Pakistani television series

Jo Chale To Jaan Se Guzar Gaye is a Pakistani drama television serial premiered on Geo Entertainment on 19 September 2011. The serial is directed by Nadeem Siddiqi, written by Maha Malik, and produced by Asif Raza Mir & Babar Javed under their banner A&B Entertainment.

==Plot==
The story of Jo Chale To Jaan Se Guzar Gaye revolves around Zufishan (Saba Qamar) who is from a middle-class background. She has been engaged to her cousin Azar (Sami Khan) and is deeply in love with him. A feudal landlord, Sayed Alim Shah (Noman Ijaz), sees her and falls in love with her. He forces Zufishan to marry him, but she refuses as she is engaged to her cousin.
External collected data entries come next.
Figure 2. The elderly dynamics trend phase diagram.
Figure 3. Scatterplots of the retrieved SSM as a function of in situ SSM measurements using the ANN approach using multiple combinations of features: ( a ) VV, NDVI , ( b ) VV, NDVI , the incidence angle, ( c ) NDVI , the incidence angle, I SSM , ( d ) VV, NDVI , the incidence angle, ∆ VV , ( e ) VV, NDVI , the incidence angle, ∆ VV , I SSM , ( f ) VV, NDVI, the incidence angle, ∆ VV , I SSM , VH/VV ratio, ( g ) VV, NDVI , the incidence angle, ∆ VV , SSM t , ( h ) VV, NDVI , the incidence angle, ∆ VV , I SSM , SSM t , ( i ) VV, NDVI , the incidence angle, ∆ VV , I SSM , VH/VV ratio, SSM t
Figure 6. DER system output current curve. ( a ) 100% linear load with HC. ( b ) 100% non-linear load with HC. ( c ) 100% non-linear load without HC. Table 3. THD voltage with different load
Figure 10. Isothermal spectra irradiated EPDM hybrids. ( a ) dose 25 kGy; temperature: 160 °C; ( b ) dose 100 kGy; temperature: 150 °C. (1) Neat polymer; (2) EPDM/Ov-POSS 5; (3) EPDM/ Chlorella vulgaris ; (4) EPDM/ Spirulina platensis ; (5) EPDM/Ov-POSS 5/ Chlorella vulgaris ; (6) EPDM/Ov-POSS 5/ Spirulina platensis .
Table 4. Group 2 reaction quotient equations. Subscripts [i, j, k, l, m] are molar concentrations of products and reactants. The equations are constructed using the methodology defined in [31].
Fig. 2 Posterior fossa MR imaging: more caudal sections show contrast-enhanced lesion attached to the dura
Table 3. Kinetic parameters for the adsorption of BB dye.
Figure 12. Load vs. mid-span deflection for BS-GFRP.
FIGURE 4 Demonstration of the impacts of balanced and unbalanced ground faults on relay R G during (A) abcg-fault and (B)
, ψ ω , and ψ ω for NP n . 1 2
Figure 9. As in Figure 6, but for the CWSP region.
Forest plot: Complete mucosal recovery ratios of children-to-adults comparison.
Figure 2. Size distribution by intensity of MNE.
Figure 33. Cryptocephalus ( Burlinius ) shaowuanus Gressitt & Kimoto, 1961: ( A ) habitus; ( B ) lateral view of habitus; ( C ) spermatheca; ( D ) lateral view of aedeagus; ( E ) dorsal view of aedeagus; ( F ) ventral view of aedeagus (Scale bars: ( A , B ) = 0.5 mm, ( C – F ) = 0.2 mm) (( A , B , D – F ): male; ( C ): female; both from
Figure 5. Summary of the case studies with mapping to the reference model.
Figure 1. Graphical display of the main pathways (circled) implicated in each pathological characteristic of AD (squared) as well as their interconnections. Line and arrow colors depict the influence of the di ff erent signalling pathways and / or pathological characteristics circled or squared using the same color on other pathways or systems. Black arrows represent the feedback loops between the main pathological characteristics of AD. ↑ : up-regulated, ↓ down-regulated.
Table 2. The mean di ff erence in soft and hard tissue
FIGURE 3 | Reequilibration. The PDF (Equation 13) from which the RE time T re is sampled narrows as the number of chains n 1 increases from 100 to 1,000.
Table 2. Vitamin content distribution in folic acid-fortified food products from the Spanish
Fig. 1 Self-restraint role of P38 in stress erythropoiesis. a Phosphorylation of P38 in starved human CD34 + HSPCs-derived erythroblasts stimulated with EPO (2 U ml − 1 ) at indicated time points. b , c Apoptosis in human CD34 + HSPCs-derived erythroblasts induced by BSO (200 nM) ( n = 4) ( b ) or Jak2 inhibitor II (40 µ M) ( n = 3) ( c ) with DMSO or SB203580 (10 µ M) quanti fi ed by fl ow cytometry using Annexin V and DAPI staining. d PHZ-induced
Alam Shah kidnapped Azar and blackmail Zufishan to marry him. Finally, Zufishan decides to marry Alam Shah, who then releases Azar. She does not even tell the whole story to Azar and marries Alam Shah while Azay is out of country. In an accident Alam Shah loses his legs. With the passage of time Zufishan starts loving her husband and the story moves on. When Azar gets the real facts about her marriage, he gets shocked and asks Zufishan to get a divorce from him but she refuses. At the end, Alam Shah committed suicide by taking poison and Azar gets Zufishan again.

==Cast==
- Noman Ijaz as Sayed Alam Shah
- Sami Khan as Azar
- Saba Qamar as Zufishan
- Qavi Khan as Dawar Shah
- Kashif Mehmood as Asim
- Jana Malik as Kanwal Dawar
- Farhana Maqsood as Jabeen

==Reception==
In a review by Javaria Farooqui published in DAWN Images in 2022, the reviewer critiqued the portrayal of toxic masculinity in the series.